The CNS renin-angiotensin system

The renin-angiotensin system (RAS) is one of the best-studied enzyme-neuropeptide systems in the brain and can serve as a model for the action of peptides on neuronal function in general. It is now well established that the brain has its own intrinsic RAS with all its components present in the central nervous system. The RAS generates a family of bioactive angiotensin peptides with variable biological and neurobiological activities. These include angiotensin-(1–8) [Ang II], angiotensin-(3–8) [Ang IV], and angiotensin-(1–7) [Ang-(1–7)]. These neuroactive forms of angiotensin act through specific receptors. Only Ang II acts through two different high-specific receptors, termed AT1 and AT2. Neuronal AT1 receptors mediate the stimulatory actions of Ang II on blood pressure, water and salt intake, and the secretion of vasopressin. In contrast, neuronal AT2 receptors have been implicated in the stimulation of apoptosis and as being antagonistic to AT1 receptors. Among the many potential effects mediated by stimulation of AT2 are neuronal regeneration after injury and the inhibition of pathological growth.

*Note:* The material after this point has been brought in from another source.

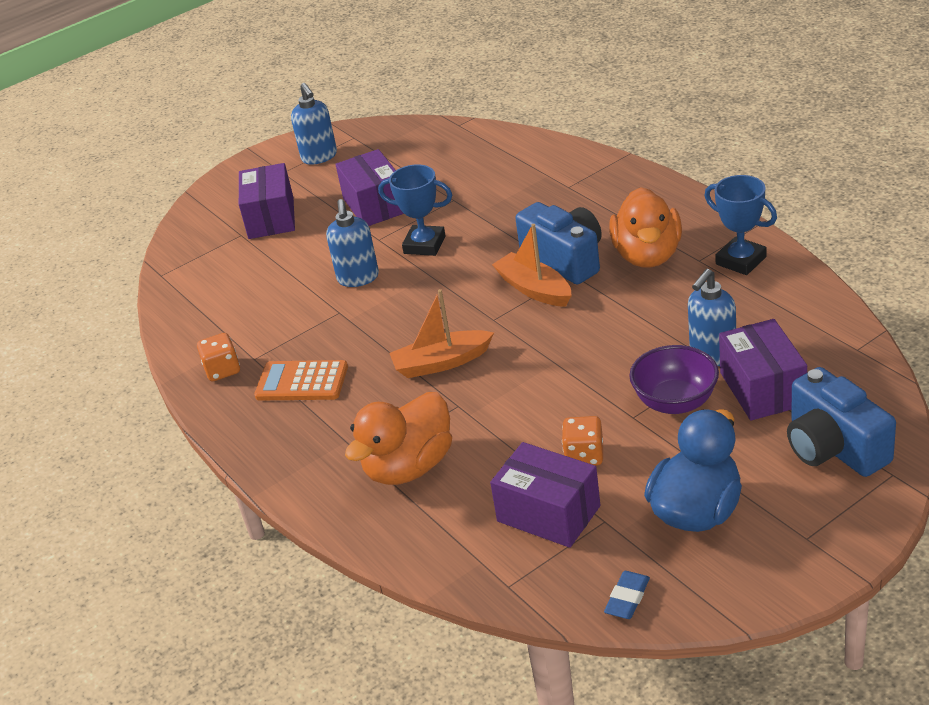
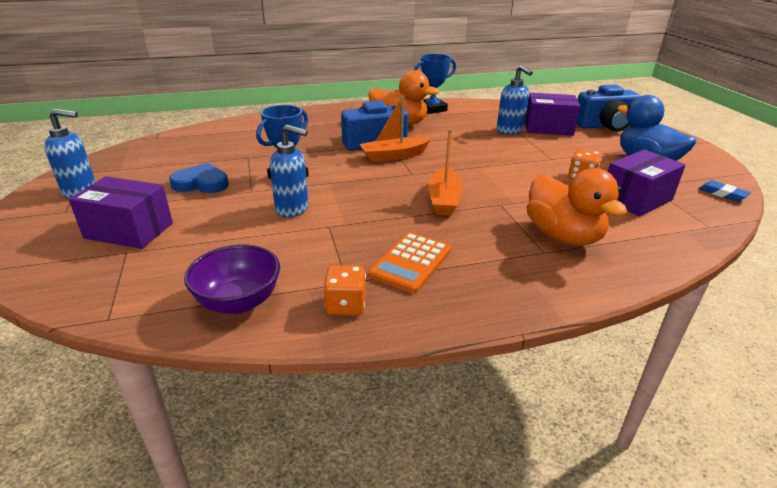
camera: 75 degrees left, 5 degrees down
(375, 205) = (201, 183): purple box -> blue heart
(675, 402) = (545, 147): purple bowl -> purple bowl (239, 302)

Ang-(1–7) mediates its antihypertensive effects by stimulating the synthesis and release of vasodilator prostaglandins and nitric oxide and by potentiating the hypotensive effects of bradykinin. New data concerning the roles of Ang IV and Ang-(1–7) in cognition also support the existence of complex site-specific interactions between multiple angiotensins and multiple receptors in the mediation of important central functions of the RAS. Thus, the RAS of the brain is involved not only in the regulation of blood pressure, but also in the modulation of multiple additional functions in the brain, including processes of sensory information, learning, and memory, and the regulation of emotional responses.